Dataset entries
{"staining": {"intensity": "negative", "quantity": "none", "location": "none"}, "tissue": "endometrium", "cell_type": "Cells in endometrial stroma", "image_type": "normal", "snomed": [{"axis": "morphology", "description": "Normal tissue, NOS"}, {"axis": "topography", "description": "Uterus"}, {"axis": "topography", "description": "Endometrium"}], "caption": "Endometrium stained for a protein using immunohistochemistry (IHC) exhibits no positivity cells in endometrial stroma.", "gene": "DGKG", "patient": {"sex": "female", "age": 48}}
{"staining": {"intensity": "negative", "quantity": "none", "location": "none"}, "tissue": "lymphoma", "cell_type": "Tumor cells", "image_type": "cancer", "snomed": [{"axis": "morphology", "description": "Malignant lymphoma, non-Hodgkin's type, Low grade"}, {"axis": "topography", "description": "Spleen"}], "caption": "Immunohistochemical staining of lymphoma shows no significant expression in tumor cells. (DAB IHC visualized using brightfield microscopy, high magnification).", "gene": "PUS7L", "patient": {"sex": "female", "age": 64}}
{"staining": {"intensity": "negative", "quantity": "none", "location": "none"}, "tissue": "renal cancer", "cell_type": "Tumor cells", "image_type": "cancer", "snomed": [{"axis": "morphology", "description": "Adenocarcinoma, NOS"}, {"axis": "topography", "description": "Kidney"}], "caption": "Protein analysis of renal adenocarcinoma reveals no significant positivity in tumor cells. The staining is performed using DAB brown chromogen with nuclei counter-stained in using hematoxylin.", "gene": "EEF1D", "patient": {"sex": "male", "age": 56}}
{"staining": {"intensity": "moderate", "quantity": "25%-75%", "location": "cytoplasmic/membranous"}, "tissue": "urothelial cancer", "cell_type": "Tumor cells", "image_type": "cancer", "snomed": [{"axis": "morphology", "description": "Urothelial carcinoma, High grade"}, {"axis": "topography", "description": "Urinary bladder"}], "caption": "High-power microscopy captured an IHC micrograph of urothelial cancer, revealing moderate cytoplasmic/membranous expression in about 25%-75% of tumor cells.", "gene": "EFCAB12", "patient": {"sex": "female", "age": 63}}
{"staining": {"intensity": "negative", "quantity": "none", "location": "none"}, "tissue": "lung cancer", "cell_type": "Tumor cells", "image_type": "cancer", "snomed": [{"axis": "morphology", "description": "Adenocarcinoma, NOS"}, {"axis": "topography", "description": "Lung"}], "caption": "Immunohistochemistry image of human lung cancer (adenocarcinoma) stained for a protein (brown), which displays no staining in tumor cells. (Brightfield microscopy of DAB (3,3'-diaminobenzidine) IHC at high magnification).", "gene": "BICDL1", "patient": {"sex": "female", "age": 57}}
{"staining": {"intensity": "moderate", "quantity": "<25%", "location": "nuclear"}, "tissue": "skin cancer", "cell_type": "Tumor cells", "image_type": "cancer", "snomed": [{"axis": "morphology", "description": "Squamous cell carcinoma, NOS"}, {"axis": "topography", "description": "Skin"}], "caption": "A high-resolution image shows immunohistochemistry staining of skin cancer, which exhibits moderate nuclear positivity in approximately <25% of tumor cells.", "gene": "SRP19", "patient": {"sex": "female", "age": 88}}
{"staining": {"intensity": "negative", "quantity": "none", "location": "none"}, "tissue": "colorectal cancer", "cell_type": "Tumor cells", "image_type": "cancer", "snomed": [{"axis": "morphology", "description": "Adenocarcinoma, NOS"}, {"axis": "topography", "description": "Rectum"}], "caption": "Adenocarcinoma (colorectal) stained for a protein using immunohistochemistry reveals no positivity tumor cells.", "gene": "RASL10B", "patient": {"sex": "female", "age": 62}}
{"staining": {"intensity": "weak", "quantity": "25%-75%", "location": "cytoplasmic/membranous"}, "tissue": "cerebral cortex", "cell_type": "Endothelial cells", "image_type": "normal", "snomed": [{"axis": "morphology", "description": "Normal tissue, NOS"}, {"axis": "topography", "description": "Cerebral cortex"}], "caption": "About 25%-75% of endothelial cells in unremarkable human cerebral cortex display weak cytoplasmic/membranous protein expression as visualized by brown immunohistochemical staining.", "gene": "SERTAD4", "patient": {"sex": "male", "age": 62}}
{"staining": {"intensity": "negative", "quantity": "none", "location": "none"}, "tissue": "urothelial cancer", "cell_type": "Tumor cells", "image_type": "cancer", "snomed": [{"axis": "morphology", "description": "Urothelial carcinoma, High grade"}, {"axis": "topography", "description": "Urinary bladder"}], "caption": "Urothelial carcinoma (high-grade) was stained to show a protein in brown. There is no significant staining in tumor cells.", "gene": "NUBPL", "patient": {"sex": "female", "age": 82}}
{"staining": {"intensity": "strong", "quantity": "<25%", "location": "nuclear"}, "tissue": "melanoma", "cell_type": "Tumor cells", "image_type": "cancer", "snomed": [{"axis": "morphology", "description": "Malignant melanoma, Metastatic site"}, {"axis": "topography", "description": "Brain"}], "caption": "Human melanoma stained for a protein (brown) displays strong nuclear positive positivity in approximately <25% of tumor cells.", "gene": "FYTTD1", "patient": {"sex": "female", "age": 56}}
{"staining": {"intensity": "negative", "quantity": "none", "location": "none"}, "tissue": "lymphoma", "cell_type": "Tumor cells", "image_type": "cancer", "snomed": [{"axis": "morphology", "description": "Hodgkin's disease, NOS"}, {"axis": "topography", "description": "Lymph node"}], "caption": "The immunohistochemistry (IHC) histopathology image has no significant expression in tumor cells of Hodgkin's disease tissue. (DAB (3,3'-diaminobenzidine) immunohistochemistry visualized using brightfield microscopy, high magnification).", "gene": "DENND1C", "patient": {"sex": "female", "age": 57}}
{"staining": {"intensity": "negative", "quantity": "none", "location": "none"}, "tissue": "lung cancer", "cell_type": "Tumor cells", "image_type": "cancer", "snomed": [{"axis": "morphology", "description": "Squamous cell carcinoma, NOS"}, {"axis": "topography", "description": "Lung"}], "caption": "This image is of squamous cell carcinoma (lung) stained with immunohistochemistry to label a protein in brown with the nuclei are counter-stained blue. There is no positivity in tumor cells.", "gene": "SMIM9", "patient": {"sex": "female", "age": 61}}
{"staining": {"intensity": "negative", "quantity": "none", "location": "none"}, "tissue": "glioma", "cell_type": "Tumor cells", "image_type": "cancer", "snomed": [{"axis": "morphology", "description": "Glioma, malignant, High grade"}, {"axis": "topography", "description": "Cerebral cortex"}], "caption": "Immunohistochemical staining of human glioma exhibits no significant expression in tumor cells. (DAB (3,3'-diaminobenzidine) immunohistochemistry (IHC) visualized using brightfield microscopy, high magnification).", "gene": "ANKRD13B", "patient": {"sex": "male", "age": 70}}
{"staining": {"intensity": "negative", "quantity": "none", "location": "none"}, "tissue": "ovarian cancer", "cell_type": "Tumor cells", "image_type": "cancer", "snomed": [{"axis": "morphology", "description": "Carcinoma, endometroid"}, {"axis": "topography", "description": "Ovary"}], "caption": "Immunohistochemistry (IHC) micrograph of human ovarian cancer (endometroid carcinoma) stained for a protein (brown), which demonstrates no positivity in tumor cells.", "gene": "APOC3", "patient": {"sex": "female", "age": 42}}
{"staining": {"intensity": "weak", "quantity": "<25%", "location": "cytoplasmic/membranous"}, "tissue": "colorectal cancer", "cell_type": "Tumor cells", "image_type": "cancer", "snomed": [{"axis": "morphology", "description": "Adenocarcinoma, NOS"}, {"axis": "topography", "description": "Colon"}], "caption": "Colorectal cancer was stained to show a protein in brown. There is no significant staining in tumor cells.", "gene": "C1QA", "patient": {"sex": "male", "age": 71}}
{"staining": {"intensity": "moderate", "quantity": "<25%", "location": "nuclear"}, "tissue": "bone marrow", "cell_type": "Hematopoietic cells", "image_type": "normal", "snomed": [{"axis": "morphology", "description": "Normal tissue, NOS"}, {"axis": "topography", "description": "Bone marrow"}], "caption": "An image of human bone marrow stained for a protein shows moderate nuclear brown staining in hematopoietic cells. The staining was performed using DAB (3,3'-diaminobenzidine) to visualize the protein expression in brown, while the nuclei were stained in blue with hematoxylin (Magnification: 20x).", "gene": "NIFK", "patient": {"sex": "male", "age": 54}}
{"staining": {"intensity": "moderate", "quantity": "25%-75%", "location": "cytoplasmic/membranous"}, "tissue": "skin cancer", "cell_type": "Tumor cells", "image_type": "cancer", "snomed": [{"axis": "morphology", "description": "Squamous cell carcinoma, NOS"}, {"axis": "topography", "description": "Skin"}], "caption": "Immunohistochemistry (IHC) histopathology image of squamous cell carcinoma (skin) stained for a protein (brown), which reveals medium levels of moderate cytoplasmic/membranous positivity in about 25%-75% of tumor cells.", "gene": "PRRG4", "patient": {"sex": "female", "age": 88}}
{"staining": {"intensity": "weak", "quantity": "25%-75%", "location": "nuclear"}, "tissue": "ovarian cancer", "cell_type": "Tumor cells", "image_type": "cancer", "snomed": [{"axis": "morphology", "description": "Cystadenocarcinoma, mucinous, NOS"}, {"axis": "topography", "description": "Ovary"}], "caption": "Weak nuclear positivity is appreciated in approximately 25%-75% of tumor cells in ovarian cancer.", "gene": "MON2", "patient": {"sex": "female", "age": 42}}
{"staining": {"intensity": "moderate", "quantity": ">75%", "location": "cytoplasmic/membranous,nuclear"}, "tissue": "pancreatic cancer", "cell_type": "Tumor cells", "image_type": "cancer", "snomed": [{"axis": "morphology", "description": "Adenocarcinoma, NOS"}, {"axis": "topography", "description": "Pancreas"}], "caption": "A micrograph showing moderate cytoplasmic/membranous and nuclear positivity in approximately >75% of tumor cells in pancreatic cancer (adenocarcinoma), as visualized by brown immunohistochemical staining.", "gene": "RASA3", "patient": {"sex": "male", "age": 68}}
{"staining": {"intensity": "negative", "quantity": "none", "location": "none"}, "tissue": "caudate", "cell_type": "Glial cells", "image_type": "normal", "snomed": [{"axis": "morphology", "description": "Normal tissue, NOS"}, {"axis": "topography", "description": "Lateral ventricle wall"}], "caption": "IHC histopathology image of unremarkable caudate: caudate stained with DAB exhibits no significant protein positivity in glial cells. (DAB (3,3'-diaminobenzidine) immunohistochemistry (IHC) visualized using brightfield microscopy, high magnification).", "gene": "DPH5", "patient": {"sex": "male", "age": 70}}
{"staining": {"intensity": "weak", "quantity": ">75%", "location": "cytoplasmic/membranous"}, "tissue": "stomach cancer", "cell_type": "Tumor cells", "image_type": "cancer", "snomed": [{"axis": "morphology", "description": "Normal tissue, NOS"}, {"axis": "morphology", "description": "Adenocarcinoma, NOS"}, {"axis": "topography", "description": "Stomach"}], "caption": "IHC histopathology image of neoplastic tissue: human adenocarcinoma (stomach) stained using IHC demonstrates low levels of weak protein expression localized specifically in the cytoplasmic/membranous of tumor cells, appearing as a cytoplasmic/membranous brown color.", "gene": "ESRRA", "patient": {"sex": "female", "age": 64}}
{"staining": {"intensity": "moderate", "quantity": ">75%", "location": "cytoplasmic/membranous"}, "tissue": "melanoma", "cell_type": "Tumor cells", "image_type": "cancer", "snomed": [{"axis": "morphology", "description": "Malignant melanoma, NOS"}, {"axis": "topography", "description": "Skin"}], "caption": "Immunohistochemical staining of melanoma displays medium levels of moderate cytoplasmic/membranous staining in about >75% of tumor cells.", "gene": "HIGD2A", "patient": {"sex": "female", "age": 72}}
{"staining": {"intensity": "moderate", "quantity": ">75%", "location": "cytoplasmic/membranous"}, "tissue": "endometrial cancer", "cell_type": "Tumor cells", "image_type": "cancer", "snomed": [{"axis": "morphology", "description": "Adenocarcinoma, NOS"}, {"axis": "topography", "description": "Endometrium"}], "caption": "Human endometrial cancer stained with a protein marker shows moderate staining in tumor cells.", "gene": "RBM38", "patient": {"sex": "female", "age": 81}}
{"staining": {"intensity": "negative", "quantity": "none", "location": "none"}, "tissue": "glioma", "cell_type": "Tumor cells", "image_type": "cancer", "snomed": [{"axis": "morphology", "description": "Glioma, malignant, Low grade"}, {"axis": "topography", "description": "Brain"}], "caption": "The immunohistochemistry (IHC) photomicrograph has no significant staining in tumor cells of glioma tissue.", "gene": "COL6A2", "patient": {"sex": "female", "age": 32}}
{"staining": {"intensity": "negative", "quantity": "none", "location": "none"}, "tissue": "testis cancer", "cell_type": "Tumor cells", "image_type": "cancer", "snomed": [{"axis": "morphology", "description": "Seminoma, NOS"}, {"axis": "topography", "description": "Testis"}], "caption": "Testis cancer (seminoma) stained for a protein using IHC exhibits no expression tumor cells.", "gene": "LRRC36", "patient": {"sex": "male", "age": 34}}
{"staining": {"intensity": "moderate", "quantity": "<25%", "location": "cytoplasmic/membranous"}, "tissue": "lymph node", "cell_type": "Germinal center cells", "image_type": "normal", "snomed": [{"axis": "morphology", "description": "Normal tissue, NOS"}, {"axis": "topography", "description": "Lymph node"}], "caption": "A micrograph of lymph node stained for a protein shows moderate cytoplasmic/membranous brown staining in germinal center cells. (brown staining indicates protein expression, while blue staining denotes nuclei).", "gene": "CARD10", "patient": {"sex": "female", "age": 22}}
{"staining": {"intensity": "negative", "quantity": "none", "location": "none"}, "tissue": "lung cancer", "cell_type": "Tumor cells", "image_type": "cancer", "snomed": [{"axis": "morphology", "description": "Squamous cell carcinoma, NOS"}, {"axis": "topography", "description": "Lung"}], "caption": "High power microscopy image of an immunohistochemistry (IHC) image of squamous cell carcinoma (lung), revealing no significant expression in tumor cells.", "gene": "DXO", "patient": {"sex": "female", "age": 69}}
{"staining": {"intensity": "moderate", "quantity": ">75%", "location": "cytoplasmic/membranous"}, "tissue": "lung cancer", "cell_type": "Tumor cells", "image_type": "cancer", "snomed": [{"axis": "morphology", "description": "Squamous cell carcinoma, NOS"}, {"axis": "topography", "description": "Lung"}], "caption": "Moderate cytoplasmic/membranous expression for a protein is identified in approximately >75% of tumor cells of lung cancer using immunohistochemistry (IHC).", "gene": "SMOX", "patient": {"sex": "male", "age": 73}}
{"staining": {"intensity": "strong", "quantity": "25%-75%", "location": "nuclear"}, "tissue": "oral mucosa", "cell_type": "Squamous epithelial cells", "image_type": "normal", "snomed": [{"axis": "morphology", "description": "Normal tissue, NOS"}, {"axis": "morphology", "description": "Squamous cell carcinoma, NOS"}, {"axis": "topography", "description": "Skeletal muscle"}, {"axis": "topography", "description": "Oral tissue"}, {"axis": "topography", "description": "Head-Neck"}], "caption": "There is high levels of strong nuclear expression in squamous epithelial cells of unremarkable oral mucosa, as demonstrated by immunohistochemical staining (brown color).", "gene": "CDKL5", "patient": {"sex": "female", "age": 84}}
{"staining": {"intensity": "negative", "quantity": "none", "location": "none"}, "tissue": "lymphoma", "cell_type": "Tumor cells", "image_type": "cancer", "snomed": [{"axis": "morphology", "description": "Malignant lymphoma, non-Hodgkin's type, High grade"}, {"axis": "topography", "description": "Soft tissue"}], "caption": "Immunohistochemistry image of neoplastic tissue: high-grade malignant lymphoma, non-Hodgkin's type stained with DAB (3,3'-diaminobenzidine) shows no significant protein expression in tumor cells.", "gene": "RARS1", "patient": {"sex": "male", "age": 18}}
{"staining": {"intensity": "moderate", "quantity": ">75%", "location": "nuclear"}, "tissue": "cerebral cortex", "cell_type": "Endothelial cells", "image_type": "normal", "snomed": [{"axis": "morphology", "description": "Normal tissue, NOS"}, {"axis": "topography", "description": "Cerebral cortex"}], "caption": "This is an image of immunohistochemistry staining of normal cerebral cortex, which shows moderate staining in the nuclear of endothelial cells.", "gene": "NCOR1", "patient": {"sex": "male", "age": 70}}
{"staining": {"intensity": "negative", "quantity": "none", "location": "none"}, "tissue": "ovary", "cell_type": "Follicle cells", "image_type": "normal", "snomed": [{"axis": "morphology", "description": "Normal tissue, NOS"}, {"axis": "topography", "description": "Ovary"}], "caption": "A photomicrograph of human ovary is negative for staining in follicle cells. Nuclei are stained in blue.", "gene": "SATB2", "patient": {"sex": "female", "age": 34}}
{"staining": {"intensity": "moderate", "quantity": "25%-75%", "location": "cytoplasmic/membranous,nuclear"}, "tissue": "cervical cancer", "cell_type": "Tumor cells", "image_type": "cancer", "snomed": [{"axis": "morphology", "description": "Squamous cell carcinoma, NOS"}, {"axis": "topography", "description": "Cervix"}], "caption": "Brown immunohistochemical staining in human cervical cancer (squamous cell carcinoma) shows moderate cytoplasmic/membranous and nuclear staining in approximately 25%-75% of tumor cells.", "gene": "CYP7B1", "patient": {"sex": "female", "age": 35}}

* [What is being asked]: Write down exactly the span of lines above from the one containing "is an image" to the one containing "photomicrograph of human", both ends included.

* [Output for this task]:
{"staining": {"intensity": "moderate", "quantity": ">75%", "location": "nuclear"}, "tissue": "cerebral cortex", "cell_type": "Endothelial cells", "image_type": "normal", "snomed": [{"axis": "morphology", "description": "Normal tissue, NOS"}, {"axis": "topography", "description": "Cerebral cortex"}], "caption": "This is an image of immunohistochemistry staining of normal cerebral cortex, which shows moderate staining in the nuclear of endothelial cells.", "gene": "NCOR1", "patient": {"sex": "male", "age": 70}}
{"staining": {"intensity": "negative", "quantity": "none", "location": "none"}, "tissue": "ovary", "cell_type": "Follicle cells", "image_type": "normal", "snomed": [{"axis": "morphology", "description": "Normal tissue, NOS"}, {"axis": "topography", "description": "Ovary"}], "caption": "A photomicrograph of human ovary is negative for staining in follicle cells. Nuclei are stained in blue.", "gene": "SATB2", "patient": {"sex": "female", "age": 34}}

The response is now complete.